I’ll also note that this same problem is also likely present in the cheminformatics literature. There are any papers which claim that their SVM (or some other algorithm) implementation does better than previous reports on modeling something or the other. Is a 5% improvement really that good? Is it significant? Luckily there are recent efforts, such as SAMPL and the solubility challenge to address these issues in various areas of cheminformatics. Also, there is a nice and very simple metric recently developed to compare different methods (focusing on rankings generated by virtual screening methods).
The issue of publication bias also plays a role in this problem – negative results are difficult to publish and hence a researcher will try and find a positive spin on results that may not even be significant.
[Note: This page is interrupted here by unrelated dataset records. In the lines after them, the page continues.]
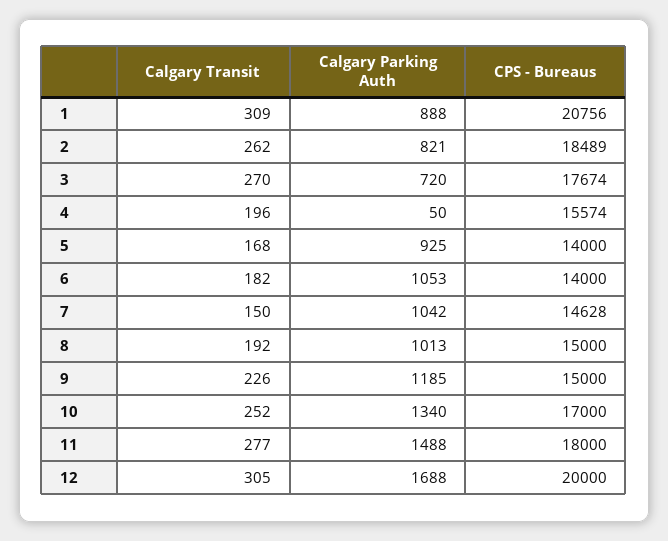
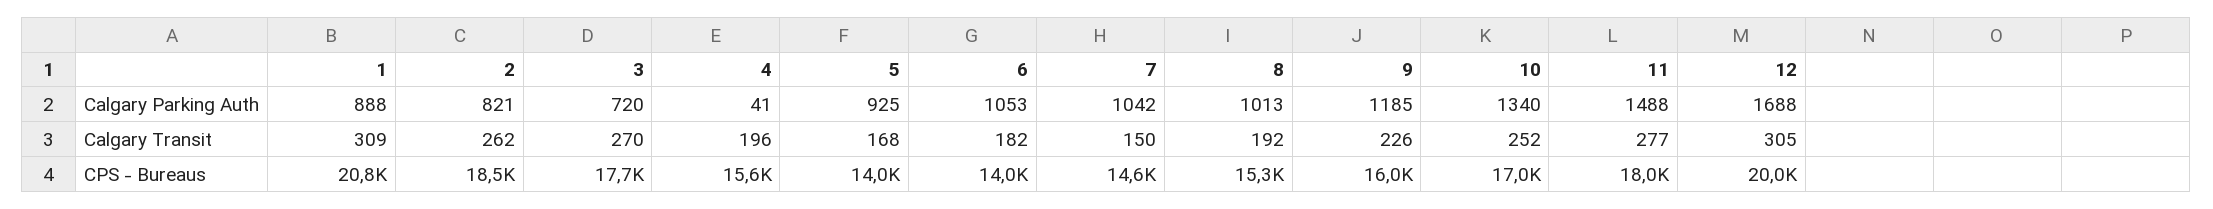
  {
    "Calgary Transit": {
      "1": 309,
      "2": 262,
      "3": 270,
      "4": 196,
      "5": 168,
      "6": 182,
      "7": 150,
      "8": 192,
      "9": 226,
      "10": 252,
      "11": 277,
      "12": 305
    },
    "Calgary Parking Auth": {
      "1": 888,
      "2": 821,
      "3": 720,
-     "4": 50,
+     "4": 41,
      "5": 925,
      "6": 1053,
      "7": 1042,
      "8": 1013,
      "9": 1185,
      "10": 1340,
      "11": 1488,
      "12": 1688
    },
    "CPS - Bureaus": {
      "1": 20756,
      "2": 18489,
      "3": 17674,
      "4": 15574,
      "5": 14000,
      "6": 14000,
      "7": 14628,
-     "8": 15000,
+     "8": 15300,
-     "9": 15000,
+     "9": 16000,
      "10": 17000,
      "11": 18000,
      "12": 20000
    }
  }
For example, a well designed methodology paper will be difficult to publish if it cannot be shown to be better than other methods. One could get around such a rejection by cherry picking datasets (even when noting that such a dataset is cherry picked, it limits the utility of the paper in my opinion), or by avoiding comparisons with certain other methods. So while a researcher may end up with a paper, it’s more CV padding than an actual improvement in the state of the art.
But as Boulesteix notes, “a negative aspect … may be counterbalanced by positive aspects“. Thus even though a method might not provide better accuracy than other methods, it might be better suited for specific situations or may provide a new insight into the underlying problem or even highlight open questions.
While the observations in this paper are not new, they are well articulated and highlight the dangers that can arise from a publish-or-perish and positive-results-only system.